» Task instructions: Skip any image you find and restate the rest of the data word for word.

» Input:

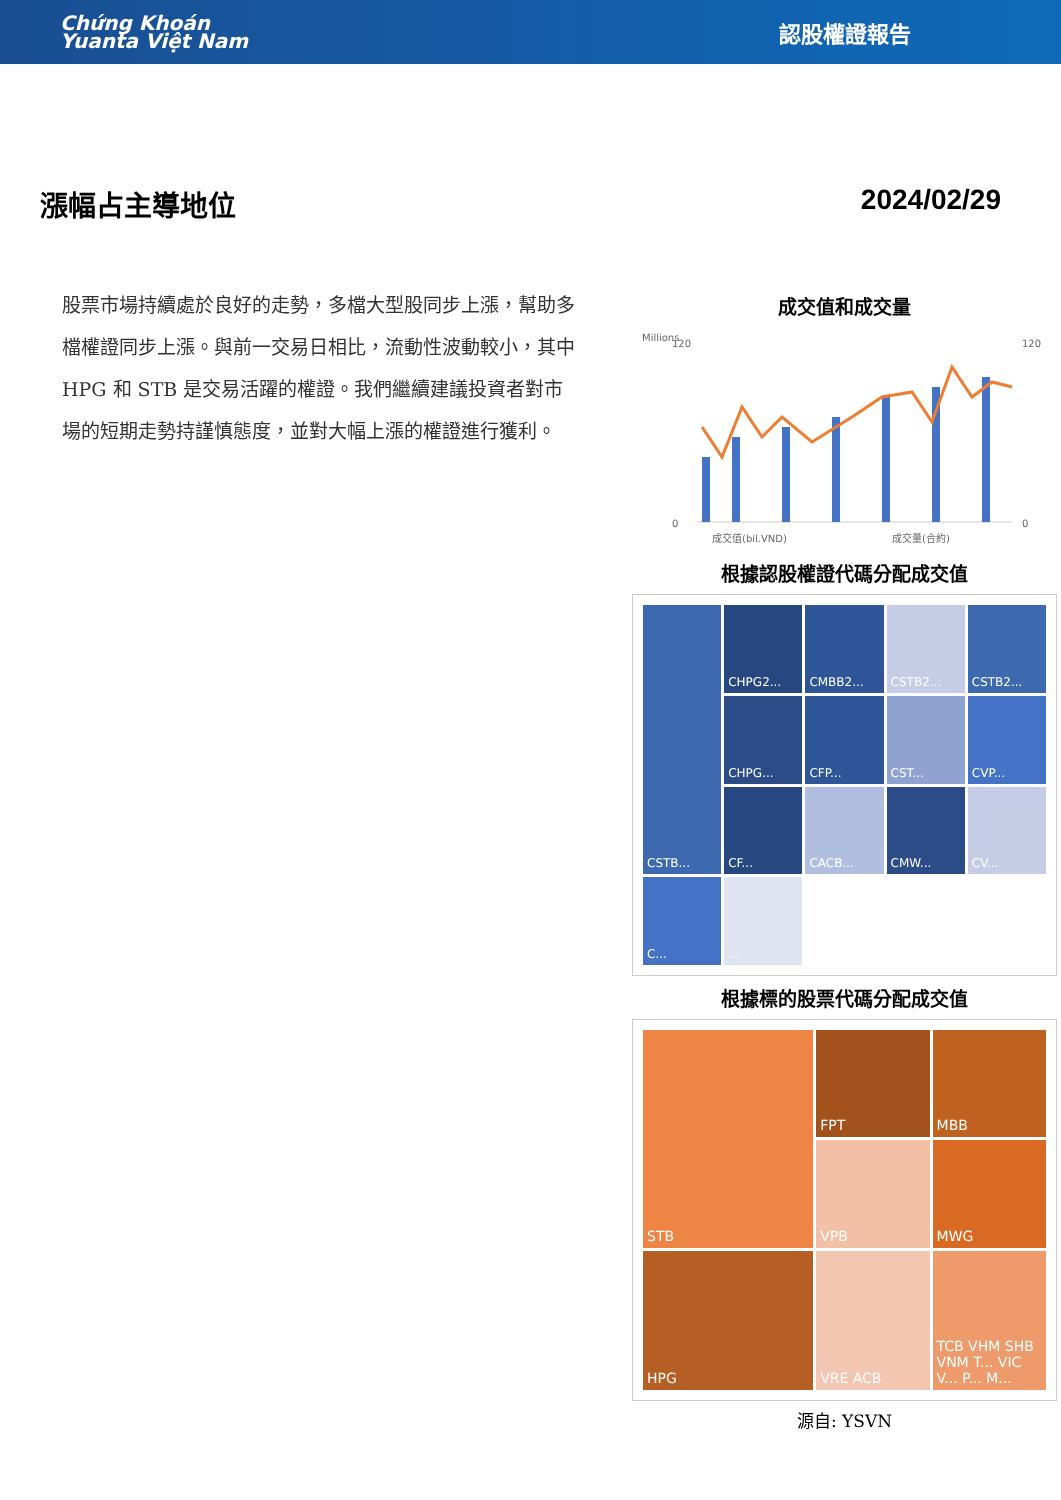Chứng Khoán
Yuanta Việt Nam
認股權證報告
漲幅占主導地位 2024/02/29
股票市場持續處於良好的走勢，多檔大型股同步上漲，幫助多檔權證同步上漲。與前一交易日相比，流動性波動較小，其中 HPG 和 STB 是交易活躍的權證。我們繼續建議投資者對市場的短期走勢持謹慎態度，並對大幅上漲的權證進行獲利。
成交值和成交量
Millions
120
0
120
0
成交值(bil.VND)
成交量(合約)
根據認股權證代碼分配成交值
CSTB...
CHPG2...
CMBB2...
CSTB2...
CSTB2...
CHPG...
CFP...
CST...
CVP...
CF...
CACB...
CMW...
CV...
C...
...
根據標的股票代碼分配成交值
STB
FPT
MBB
VPB
MWG
HPG
VRE ACB
TCB VHM SHB VNM T... VIC V... P... M...
源自: YSVN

» Completed task:
Chứng Khoán
Yuanta Việt Nam
認股權證報告
漲幅占主導地位 2024/02/29
股票市場持續處於良好的走勢，多檔大型股同步上漲，幫助多檔權證同步上漲。與前一交易日相比，流動性波動較小，其中 HPG 和 STB 是交易活躍的權證。我們繼續建議投資者對市場的短期走勢持謹慎態度，並對大幅上漲的權證進行獲利。
成交值和成交量
Millions
120
0
120
0
成交值(bil.VND)
成交量(合約)
根據認股權證代碼分配成交值
CSTB...
CHPG2...
CMBB2...
CSTB2...
CSTB2...
CHPG...
CFP...
CST...
CVP...
CF...
CACB...
CMW...
CV...
C...
...
根據標的股票代碼分配成交值
STB
FPT
MBB
VPB
MWG
HPG
VRE ACB
TCB VHM SHB VNM T... VIC V... P... M...
源自: YSVN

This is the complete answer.